As the Chinese curse has it, ‘May you live in interesting times’. These are certainly interesting times for the UK’s public sector. The coalition government has stated that it intends to cut non-health public services by 25 to 40% - the biggest cuts since the Second World War. They also say that most of these cuts can be had by efficiency savings. I personally think that they can cut that much from public sector IT and leave it healthier, but it needs to be done in the right way.
In the private sector money rules. Capitalism is an ongoing process of Schumpeterian creative destruction as firms are created, compete for profits and die. Survival depends on firms cost-cutting and innovating. The public sector exists in an entirely different context. How do you create a public sector framework that incentivises efficiency and encourages innovation, and more importantly, allows for failure? This has been a question for every government since the invention of taxes.
Well, there is an evolving self-organising system, not based on a monetary economy that often beats Capitalism at its own game. It produces more variety, better quality and out-innovates. It is, of course, the world of open-source software (OSS), one of the most profound and utterly unexpected outcomes of the internet. What is surprising is that it hasn’t been studied in more detail by policy wonks. I believe that public sector organisations could be transformed by learning lessons from OSS, and this especially applies to public sector IT.
Here’s what the government should do:
Every business is a software business
A common refrain you hear from managers, not just in the public sector, but they say it more than others, is, “We are not a software business”. Wrong. Every business in the 21st century is a software business. Much of the work of the public sector is information management: tax collection, benefits, regulation, health records, the list goes on. This work has IT at its core.
Unfortunately the prevailing trend has been to outsource software development and infrastructure. The UK civil service has gone from being a focus of expertise to being largely hollowed out. This needs to change. The civil service needs to put expertise in IT at its core. In the same way that the government is putting doctors back in charge of the NHS, it needs to put geeks in charge of IT.
Build IT Skills in the civil service
The civil service should work hard at becoming a major centre of UK IT skills. That means bringing the majority of IT expertise back in house and fostering a culture that makes the civil service a place where geeks want to work. Simple things like dress codes are important. There is simply no reason why a programmer should not be allowed to come to work in a t-shirt, shorts and flip-flops. In fact there’s no real reason for them to come to work at all – there is no need for people to be physically co-located in 2010. Insisting on this severely limits the pool of candidates. Public sector managers need to understand what motivates knowledge workers and handle them appropriately.

STATED EXERCISE 1
Reproduce the stretch of the records from their beginning through the line containing "[213, 259, 226, 285]", leaving the pictures out of your answer.
The essay and the records have no connection to each other.

ITEMS
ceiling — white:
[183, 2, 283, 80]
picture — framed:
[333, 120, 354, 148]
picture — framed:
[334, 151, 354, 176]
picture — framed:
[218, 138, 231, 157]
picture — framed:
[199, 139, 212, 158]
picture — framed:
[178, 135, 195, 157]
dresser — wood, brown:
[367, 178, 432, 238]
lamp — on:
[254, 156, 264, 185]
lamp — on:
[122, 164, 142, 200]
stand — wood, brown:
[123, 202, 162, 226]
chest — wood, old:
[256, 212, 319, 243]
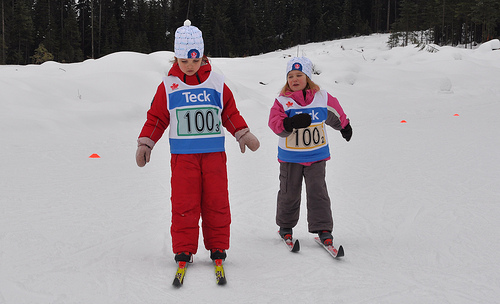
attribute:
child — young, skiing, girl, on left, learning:
[134, 19, 261, 262]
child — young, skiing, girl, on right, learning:
[267, 56, 353, 246]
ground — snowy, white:
[1, 29, 499, 304]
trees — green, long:
[1, 1, 499, 66]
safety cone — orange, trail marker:
[89, 153, 101, 159]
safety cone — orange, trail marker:
[399, 119, 407, 124]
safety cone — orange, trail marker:
[453, 112, 460, 117]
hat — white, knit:
[173, 19, 204, 60]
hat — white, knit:
[286, 55, 315, 81]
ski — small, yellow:
[172, 261, 186, 286]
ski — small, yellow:
[213, 259, 226, 285]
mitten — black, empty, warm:
[282, 113, 311, 132]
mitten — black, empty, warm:
[340, 124, 353, 141]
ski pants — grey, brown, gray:
[276, 160, 333, 234]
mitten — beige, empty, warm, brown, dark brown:
[136, 144, 152, 167]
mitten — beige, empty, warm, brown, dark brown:
[238, 131, 260, 154]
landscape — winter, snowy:
[0, 1, 499, 303]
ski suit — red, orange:
[137, 55, 249, 254]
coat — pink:
[269, 86, 349, 167]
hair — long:
[277, 74, 320, 97]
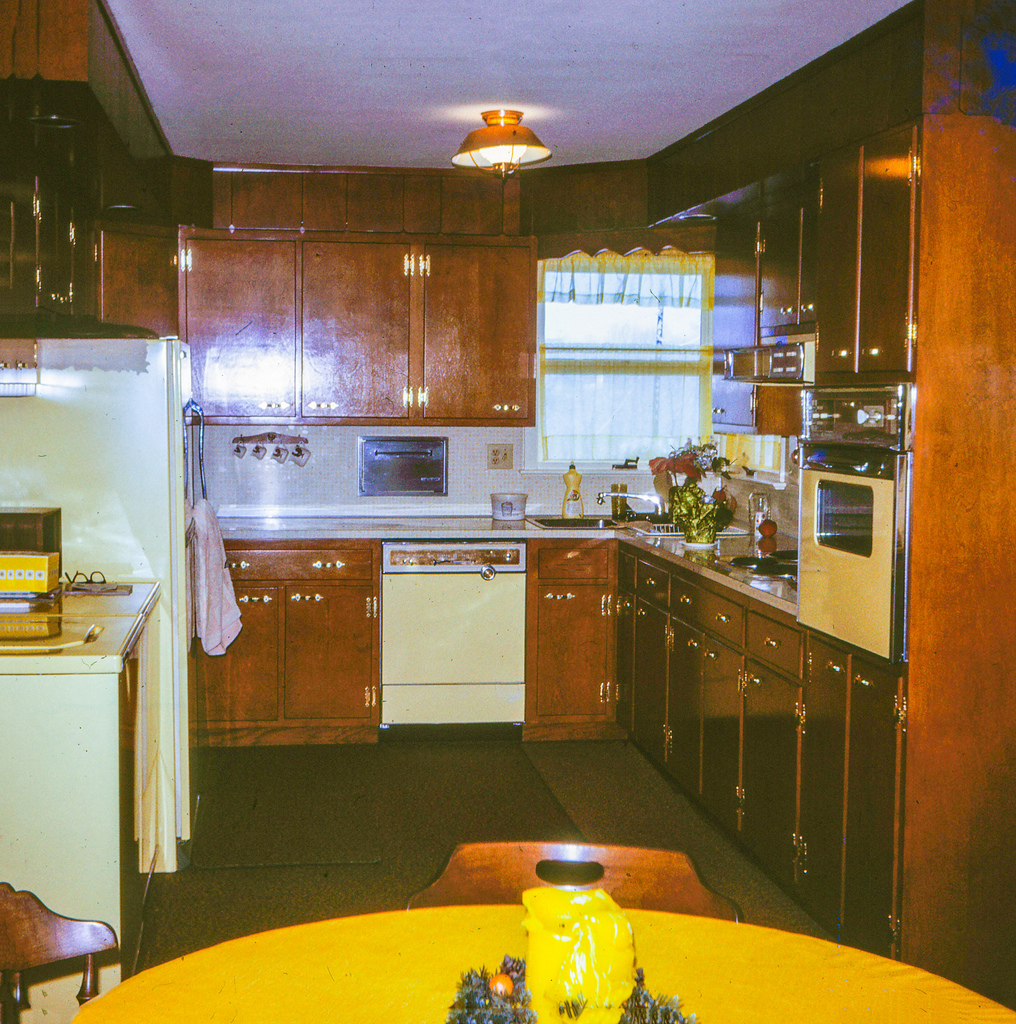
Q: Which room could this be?
A: It is a kitchen.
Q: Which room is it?
A: It is a kitchen.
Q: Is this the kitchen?
A: Yes, it is the kitchen.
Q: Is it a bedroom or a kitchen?
A: It is a kitchen.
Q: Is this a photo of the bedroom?
A: No, the picture is showing the kitchen.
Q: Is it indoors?
A: Yes, it is indoors.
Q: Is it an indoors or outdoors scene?
A: It is indoors.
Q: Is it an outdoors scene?
A: No, it is indoors.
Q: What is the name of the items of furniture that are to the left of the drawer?
A: The pieces of furniture are cabinets.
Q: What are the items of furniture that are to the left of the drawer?
A: The pieces of furniture are cabinets.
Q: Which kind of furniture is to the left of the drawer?
A: The pieces of furniture are cabinets.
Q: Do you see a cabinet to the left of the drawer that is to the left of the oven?
A: Yes, there are cabinets to the left of the drawer.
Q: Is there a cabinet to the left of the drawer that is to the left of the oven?
A: Yes, there are cabinets to the left of the drawer.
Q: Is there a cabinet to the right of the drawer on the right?
A: No, the cabinets are to the left of the drawer.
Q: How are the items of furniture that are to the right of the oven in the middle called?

STATED EXERCISE 2
Write out, word for word, the stretch of the essay on public sector IT from "As the Chinese" through "the right way.".

OUTPUT 1
ceiling — white:
[183, 2, 283, 80]
picture — framed:
[333, 120, 354, 148]
picture — framed:
[334, 151, 354, 176]
picture — framed:
[218, 138, 231, 157]
picture — framed:
[199, 139, 212, 158]
picture — framed:
[178, 135, 195, 157]
dresser — wood, brown:
[367, 178, 432, 238]
lamp — on:
[254, 156, 264, 185]
lamp — on:
[122, 164, 142, 200]
stand — wood, brown:
[123, 202, 162, 226]
chest — wood, old:
[256, 212, 319, 243]
attribute:
child — young, skiing, girl, on left, learning:
[134, 19, 261, 262]
child — young, skiing, girl, on right, learning:
[267, 56, 353, 246]
ground — snowy, white:
[1, 29, 499, 304]
trees — green, long:
[1, 1, 499, 66]
safety cone — orange, trail marker:
[89, 153, 101, 159]
safety cone — orange, trail marker:
[399, 119, 407, 124]
safety cone — orange, trail marker:
[453, 112, 460, 117]
hat — white, knit:
[173, 19, 204, 60]
hat — white, knit:
[286, 55, 315, 81]
ski — small, yellow:
[172, 261, 186, 286]
ski — small, yellow:
[213, 259, 226, 285]

OUTPUT 2
As the Chinese curse has it, ‘May you live in interesting times’. These are certainly interesting times for the UK’s public sector. The coalition government has stated that it intends to cut non-health public services by 25 to 40% - the biggest cuts since the Second World War. They also say that most of these cuts can be had by efficiency savings. I personally think that they can cut that much from public sector IT and leave it healthier, but it needs to be done in the right way.